Finalement, les valeurs républicaines ; celles que l'UMP incarne, que nous sommes en train de réhabiliter mais qui, paradoxalement, aux yeux des habitants de cette région, semblent parfois mieux défendues par la gauche.
Je pense à la famille, en particulier, et à l'idée qu'on se fait de la fraternité, du partage.
Pour m'être un peu penché sur la sociologie du Grand Ouest, j'ai constaté que si l'Etat et les valeurs d'autorité et d'identité nationale qui lui sont attachées sont considérés comme mieux défendus par notre famille politique que par le PS, nous accusons une moindre crédibilité en matière sociale.
Or, ici, peut-être plus qu'ailleurs, les préoccupations touchent bien sûr à l'environnement, mais aussi et surtout au pouvoir d'achat, à la précarité, et à la lutte contre les inégalités.
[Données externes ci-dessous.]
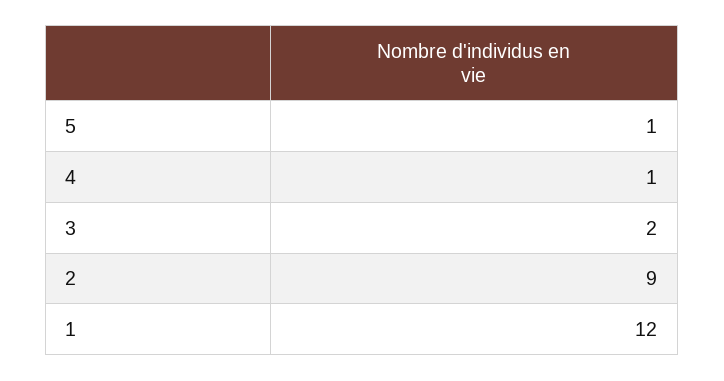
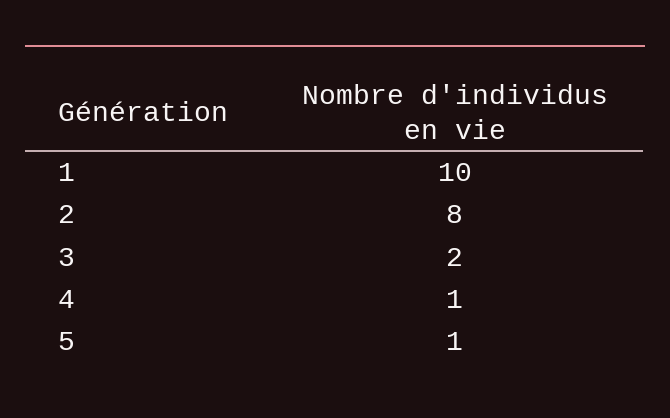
2: 9 -> 8
1: 12 -> 10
Si la population semble extrêmement favorable aux réformes qui visent à changer en profondeur la mentalité française dans ce qu'elle peut avoir de plus archaïque, si elle nous considère comme plus aptes à faire face aux grands enjeux du monde moderne - je pense à l'Europe, à la mondialisation, à la croissance économique -, on voit clairement l'inquiétude d'une population qui, un peu comme pour le TGV, craint de se retrouver oubliée par le train de l'histoire.
Le PS semble recueillir à peu près comme nous un tiers des intentions de vote au premier tour. La gauche semble avoir sur nous une petite avance.
Vous serez partout en mesure de la rattraper. J'en suis sûr.
Dans cette belle région peuplée d'hommes et de femmes qui n'ont jamais rompu avec l'idée d'un destin collectif, il faut leur dire que c'est chez nous qu'ils trouveront les solutions d'avenir et les valeurs qui sont en train de faire renaître la République.
Nous cultivons la responsabilité individuelle, pas l'individualisme.
L'individualisme, aujourd'hui, ce n'est pas dans nos rangs qu'il faut le chercher.
C'est chez François Bayrou, qui a fait le vide autour de lui, comme Ségolène Royal l'a si bien fait au Parti Socialiste.
Si je peux me permettre de vous donner un conseil, c'est autour des valeurs du partage, de l'entraide et de l'ouverture aux autres qu'il faut construire vos programmes.
Nous savons que les enjeux municipaux porteront moins sur l'homme que sur le projet, et qu'une très large majorité d'électeurs s'exprimera au regard de considérations exclusivement locales.
Et c'est encore plus vrai ici que dans le reste du pays.
L'ouverture semble y être encore mieux accueillie que partout ailleurs.
Les élections municipales se joueront sur votre capacité à réunir les bonnes volontés au-delà de notre famille politique.
Nous battrons la gauche partout où nous serons capables d'attirer à nous les indifférents et les indécis.
Alors, mon cher Pierre, mon cher Jean-Pierre, je me tourne vers vous. Les solutions, elles sont ici. C'est à vous qu'il appartient, au cas par cas, de répondre à l'inquiétude, aux espoirs et aux attentes des habitants du Grand Ouest.
Et à vous tous, j'ai simplement envie de recommander de méditer ce proverbe chinois qui dit :
« Plus on prend de la hauteur, plus on voit loin ».